Thursday, 28 January 2021

January 29, 2021

 

Schizophrenia emerges as the second highest risk factor of COVID-19 mortality

Since the beginning of the COVID-19 pandemic, we have known that the elderly and those with underlying health conditions are at high risk of severe illness and complications if they catch the infection. Medical conditions like heart disease, hypertension and diabetes significantly ups the risks of dying from COVID-19. But the risk for patients of mental health conditions like bipolar disorder and schizophrenia has been left outside the purview of most studies. 

 In light of this, it comes as a surprise that a new study, published in the journal JAMA Psychiatry, has revealed that the mental disorder, Schizophrenia, could actually be one of the highest risk factors for dying from the novel coronavirus infection, second only to age. This is the first study to establish a link between mental illness and the risk of dying from COVID-19 though a few earlier studies had said that people with this condition had a higher risk of becoming infected with SARS-CoV-2. 

 

Mental Disorder And COVID-19

In this study, researchers from NYU School of Medicine analysed the health records from 260 outpatient clinics and four hospitals across New York City, based on data published by the New York University electronic health record. Of the 26,540 patients tested, 7,348 were positive for COVID-19 between March 3 and May 31. The researchers formed three cohorts of patients with a reported psychiatric disorder — schizophrenia spectrum, mood disorder, and anxiety disorder. They then compared them with COVID-19 patients who weren’t diagnosed with any psychiatric disorder after adjusting for sex, age, race, and known risk factors like hypertension, diabetes, heart disease, chronic obstructive pulmonary disease, chronic kidney disease, smoking and cancer. 

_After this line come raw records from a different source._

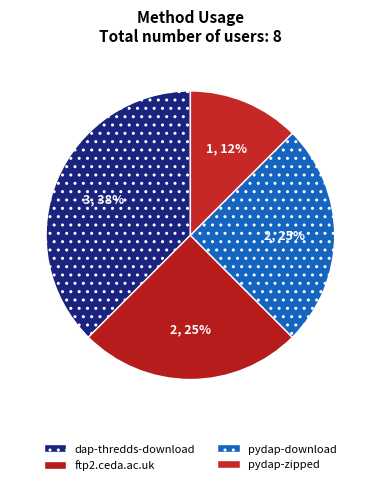

Is it true that dap-thredds-download is 23% of the pie?

False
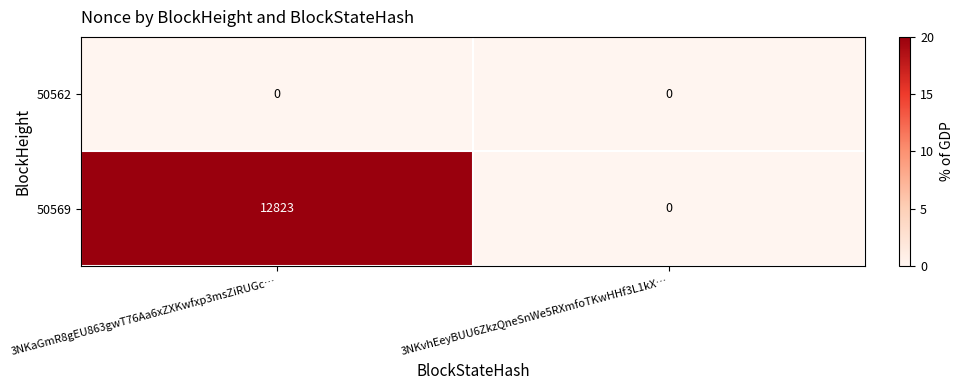

Reading right to left, transcribe all the data shown in this chart.

50562: 3NKvhEeyBUU6ZkzQneSnWe5RXmfoTKwHHf3L1kX…=0	3NKaGmR8gEU863gwT76Aa6xZXKwfxp3msZiRUGc…=0
50569: 3NKvhEeyBUU6ZkzQneSnWe5RXmfoTKwHHf3L1kX…=0	3NKaGmR8gEU863gwT76Aa6xZXKwfxp3msZiRUGc…=12823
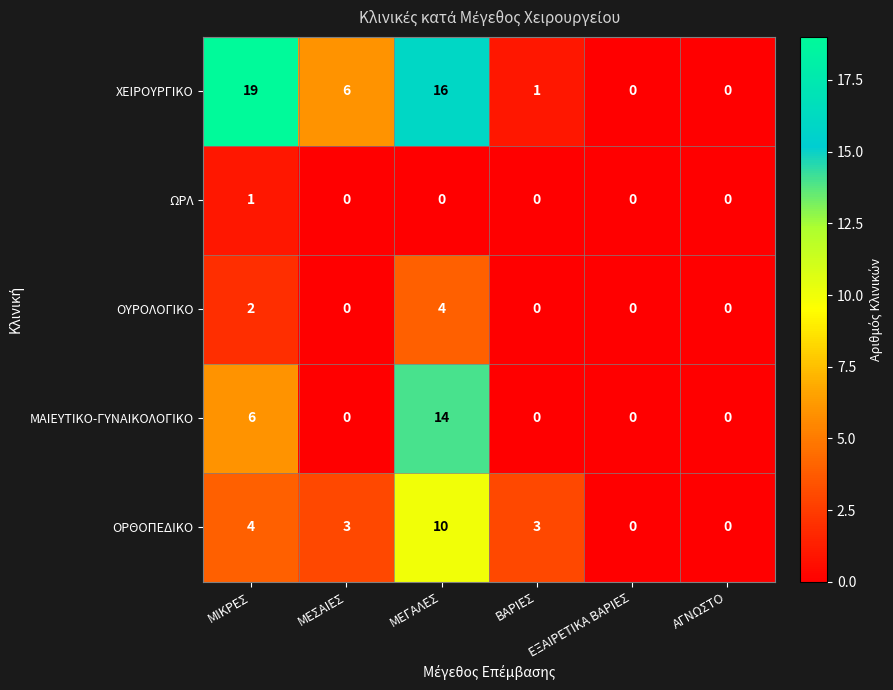

Which series has the widest spread of values?

ΧΕΙΡΟΥΡΓΙΚΟ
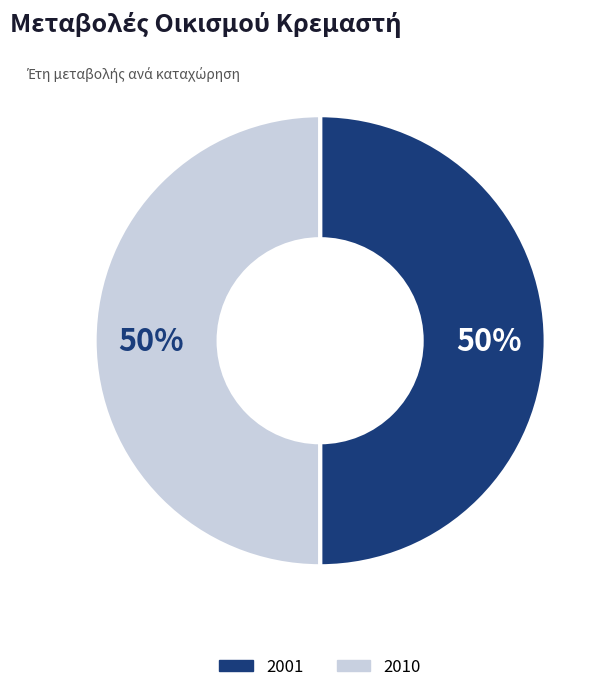

What is the smallest slice in the pie chart?

2001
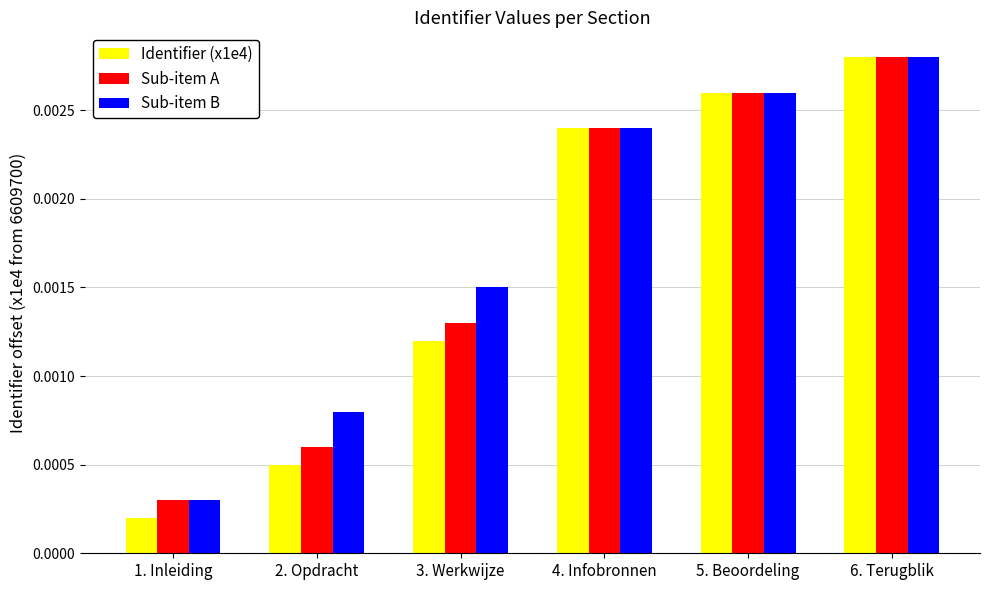

How many Sub-item A values are between 0 and 1?

6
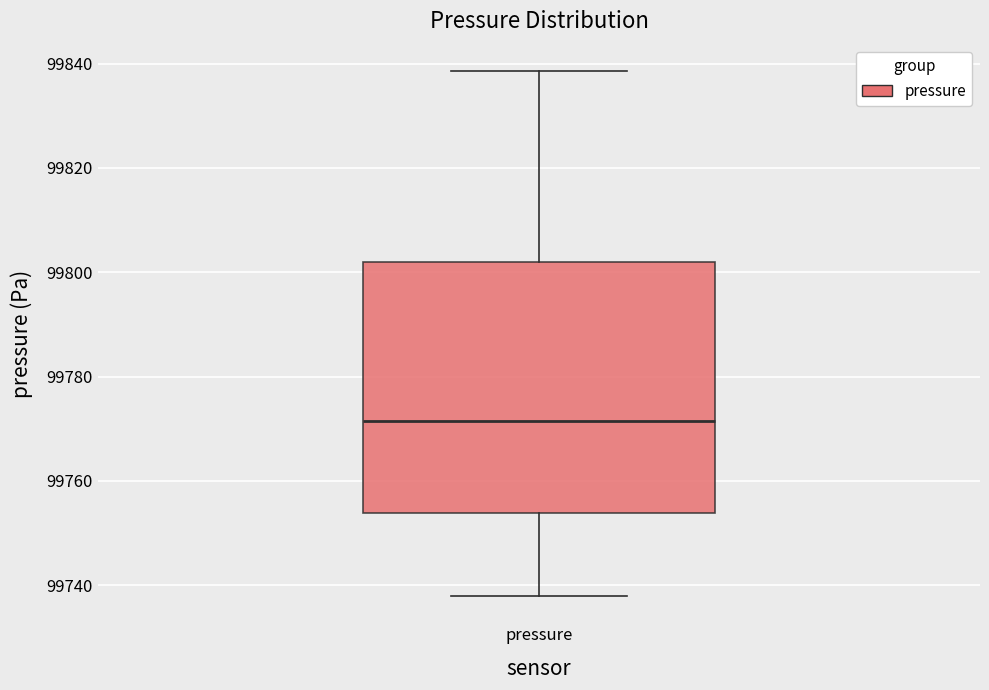

Transcribe this box plot: give where the median line is, the range the box spans, and where the two whiskers end, as read against the y-axis. The values are not printed on the chart, so give them approximately, as read against the axis.

median 99772, box 99754 to 99802, whiskers 99738 to 99838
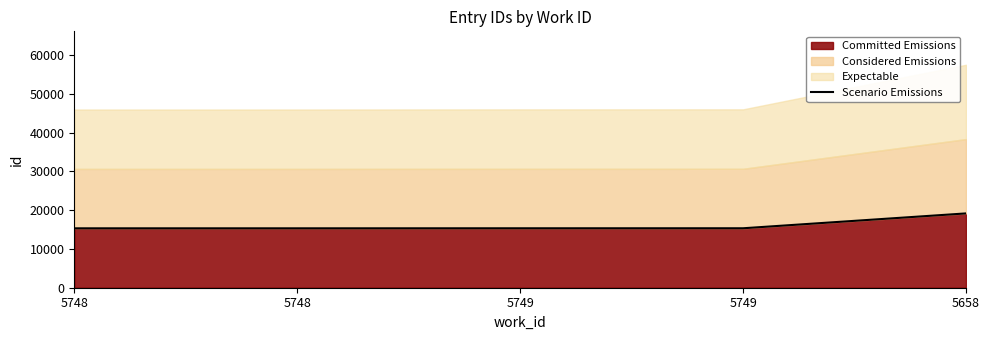

Approximately how many times larger is the value at 5748 compared to 5749?

1.0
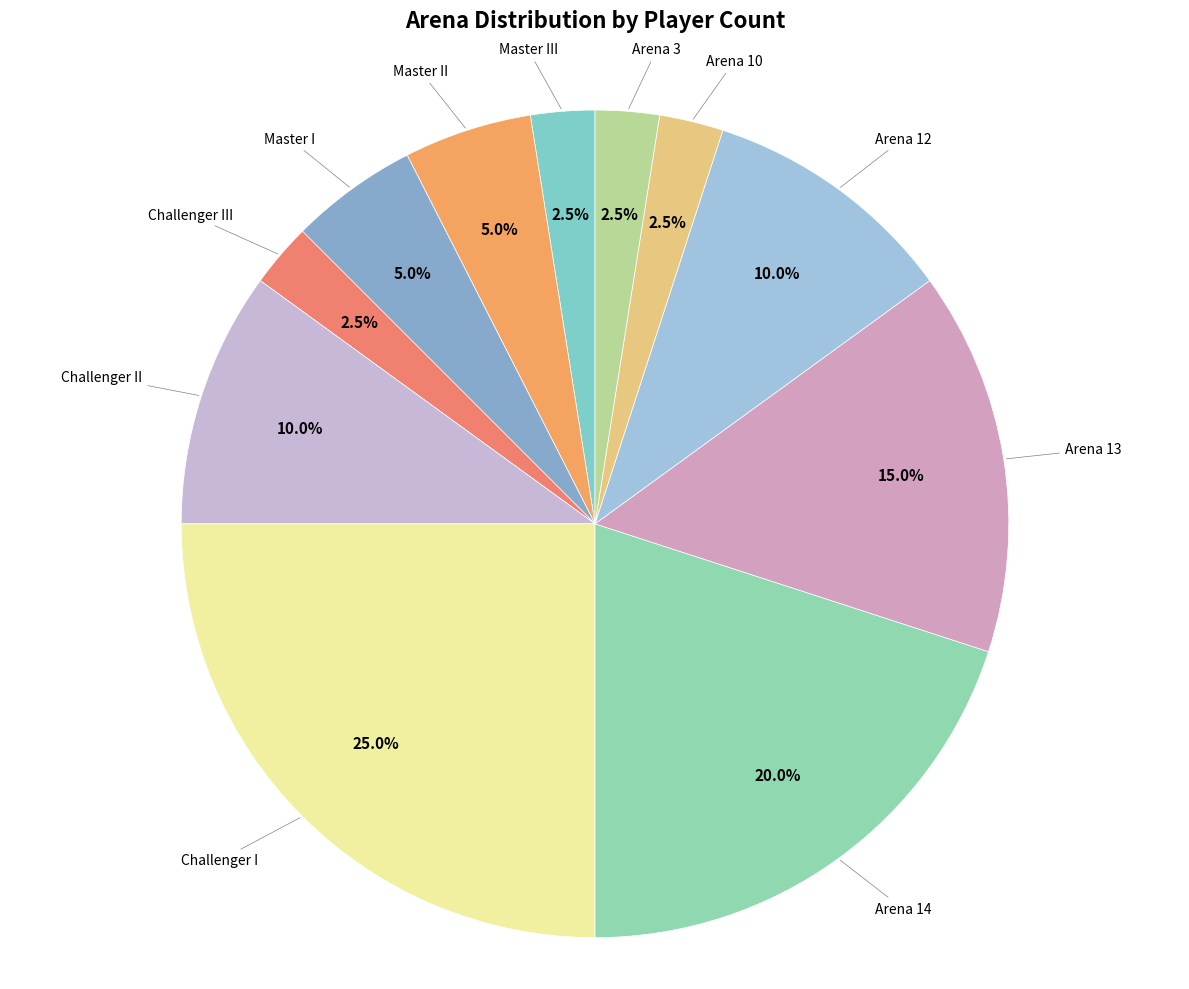

To the nearest percent, what is the average slice percentage?

9%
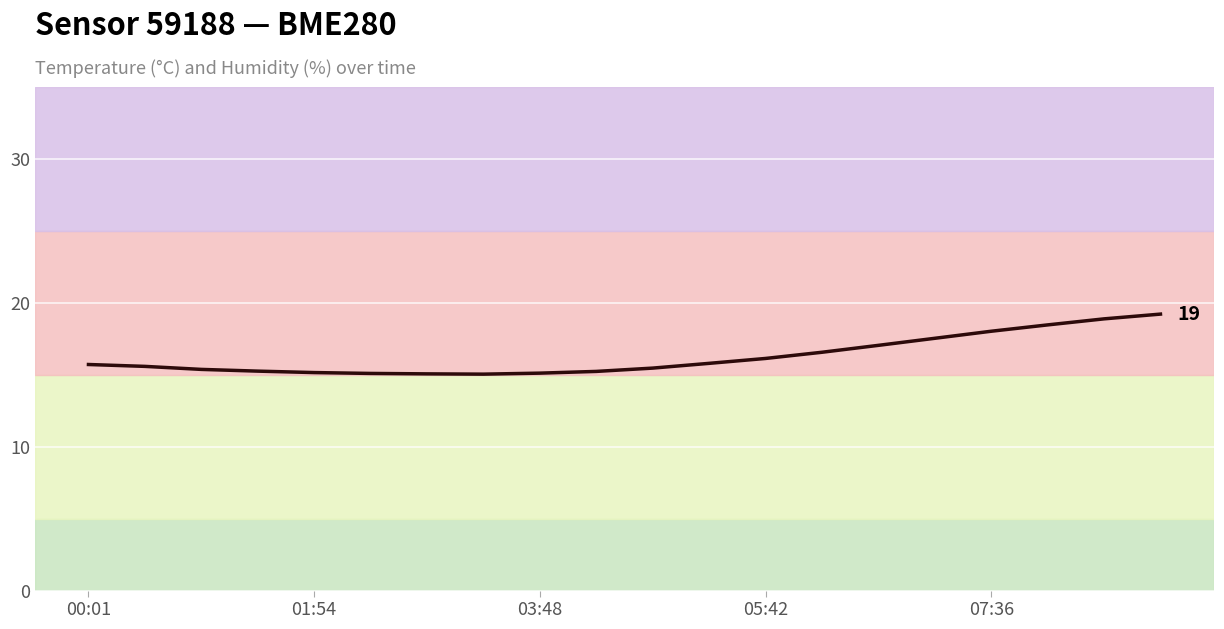

What is the greatest value displayed?

19.2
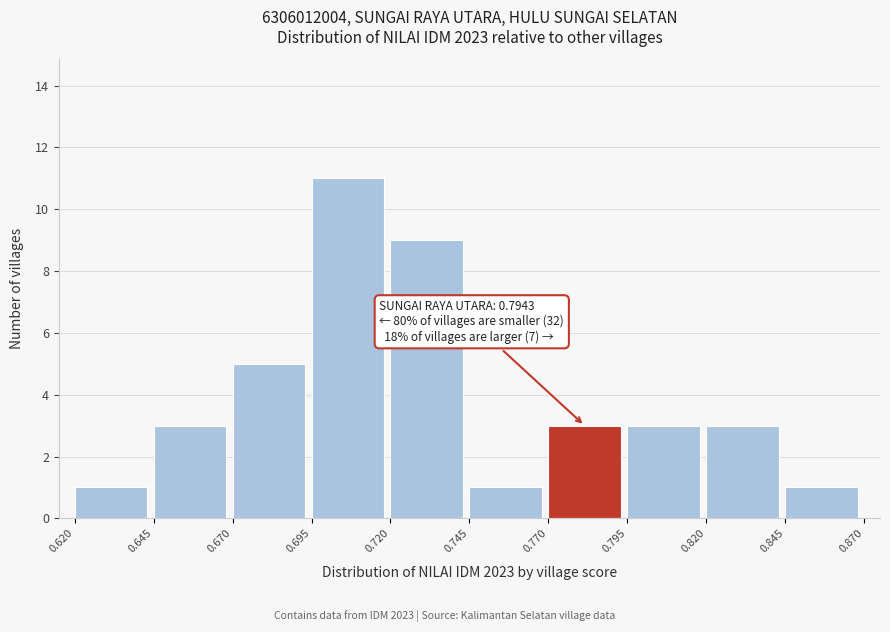

Which range on the x-axis has the tallest bar?

0.695 to 0.720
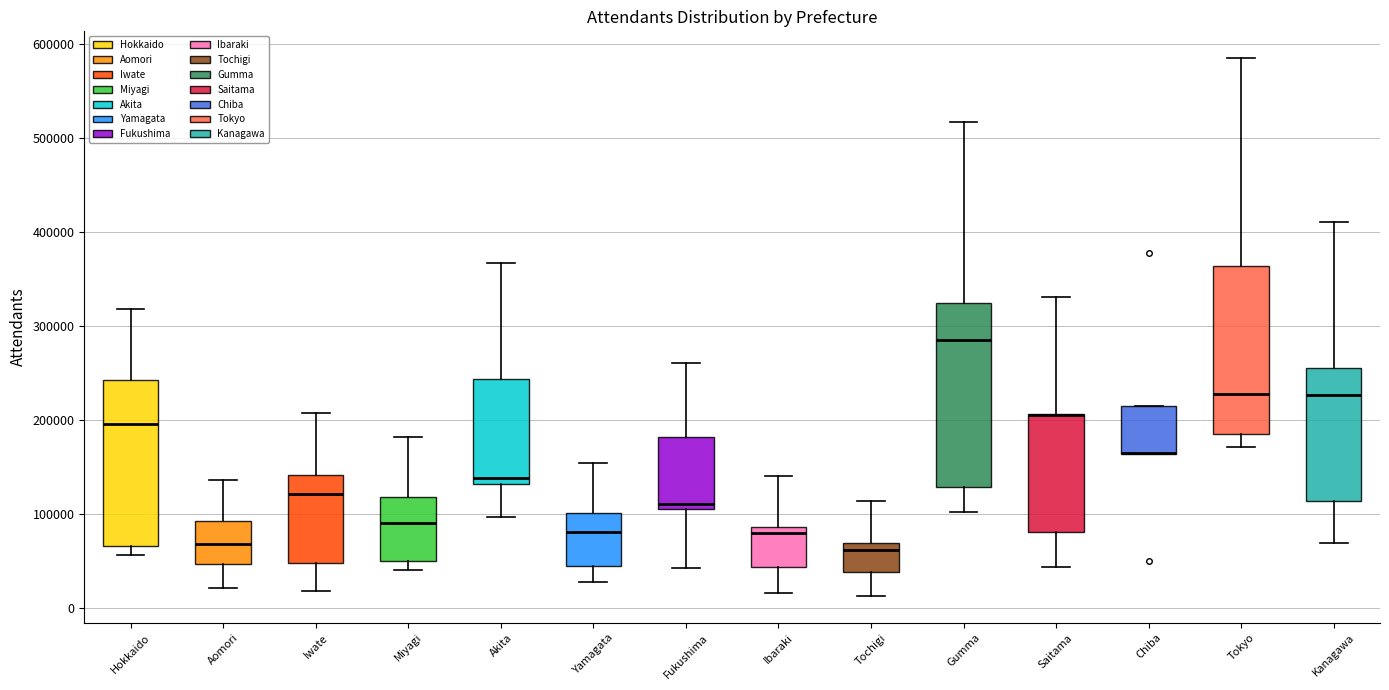

Comparing the boxes themselves (not the whiskers), which one is the tallest?

Gumma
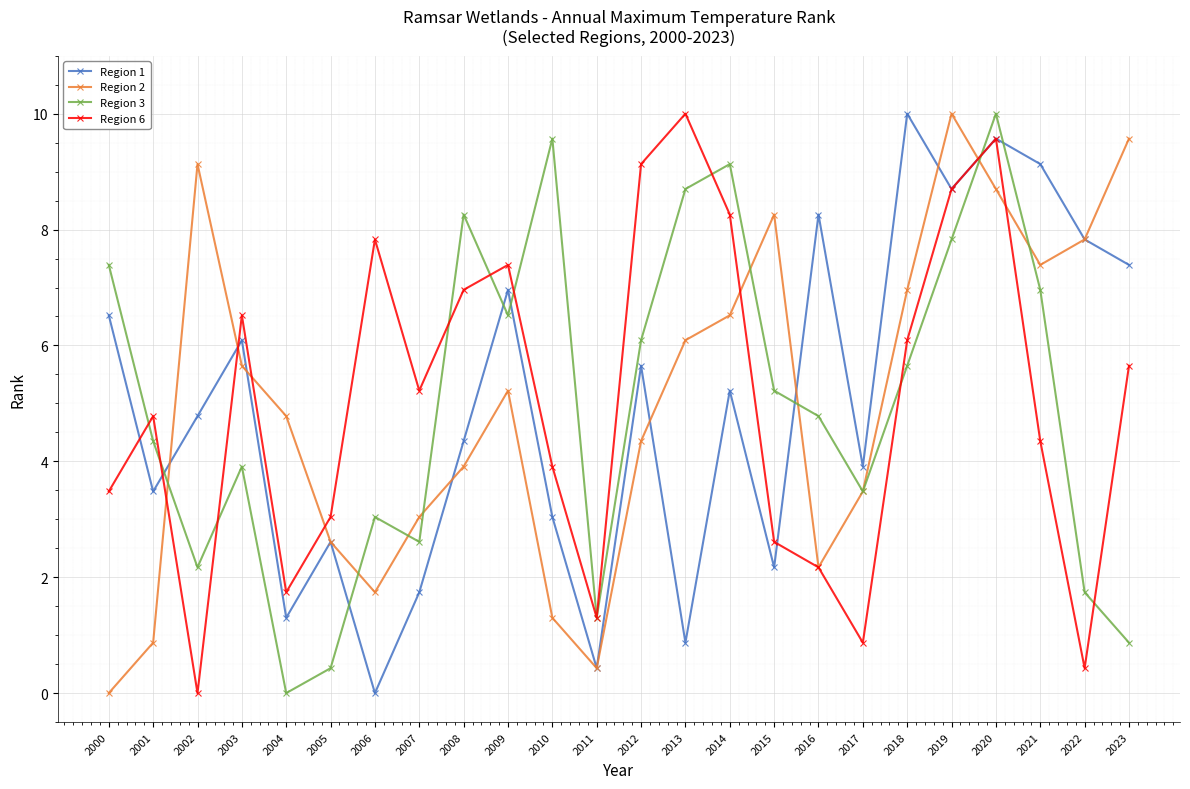

At 2023, list the series in order from largest to smallest.

Region 2, Region 1, Region 6, Region 3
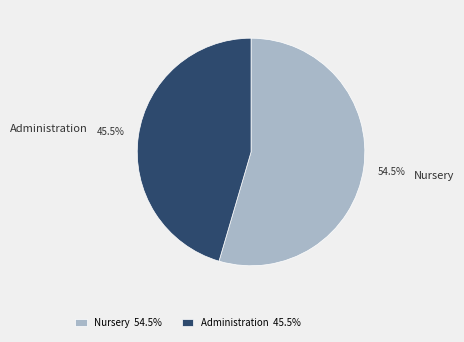

Approximately how many times larger is the value at Administration compared to Nursery?

0.8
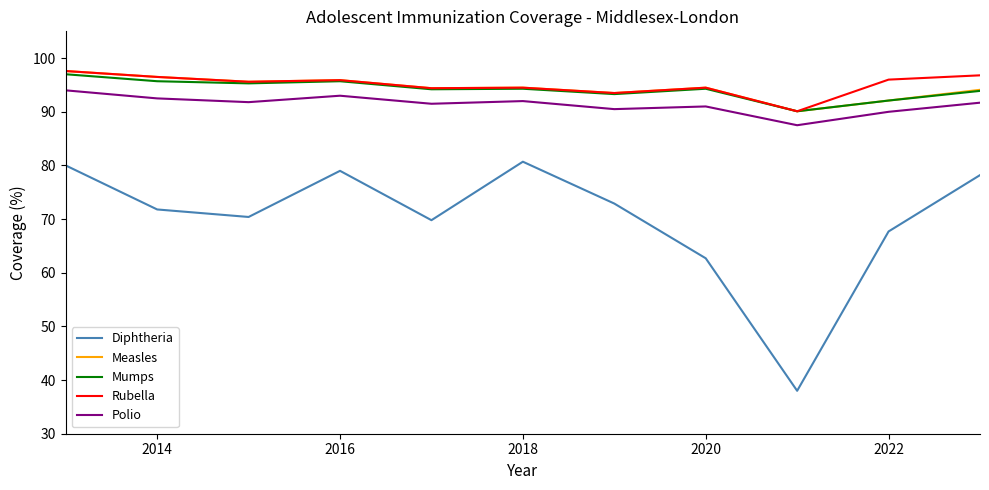

What is the maximum value shown in the chart?

97.6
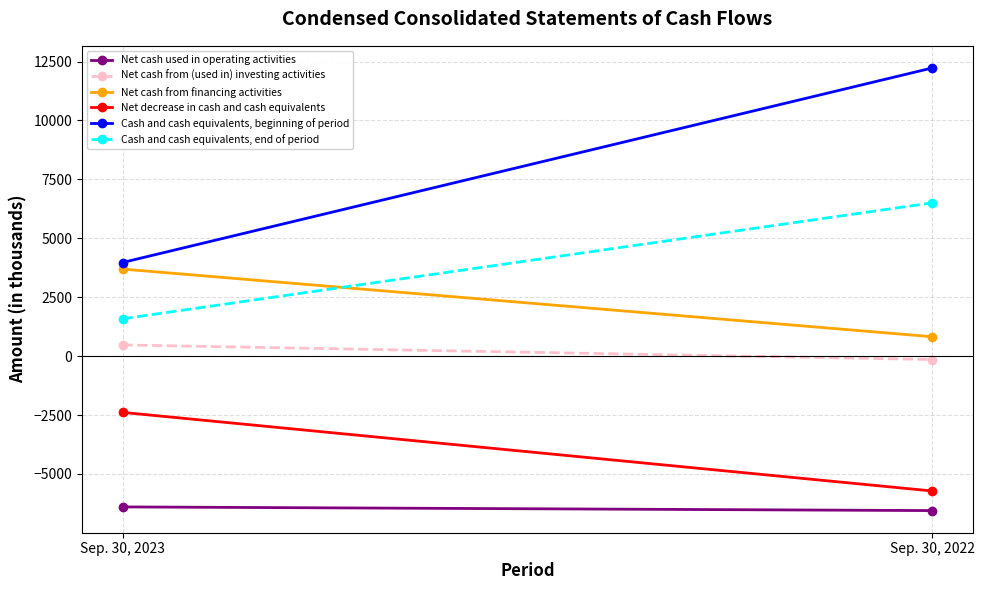

Which series has the largest total across all categories?

Cash and cash equivalents, beginning of period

Schizophrenia Ups Your Risk Of Death By About 2.7 Times

Researchers saw that out of more than 7,000 adults who tested positive for the coronavirus during that time, 75 had a history of schizophrenia, 564 of mood disorder, and 360 of an anxiety disorder. In total, 864 of the COVID-19 patients died or were discharged to a hospice within 45 days of their diagnosis. But there was no association between anxiety or mood disorders and death from COVID-19. People with schizophrenia were about 2.7 times more likely to die from COVID-19 than people without that mental disorder making this the second-highest risk factor after age.

Age Remains The Highest Risk Factor

Researchers saw that patients between the age of 45 and 54 years were around 3.9 times more likely to die than their younger counterparts and this risk doubled every 10 years of age after 54. This is regardless of whether they had a mental disorder. Patients with heart failure or diabetes had 1.65 times and 1.28 times higher risk of dying, respectively.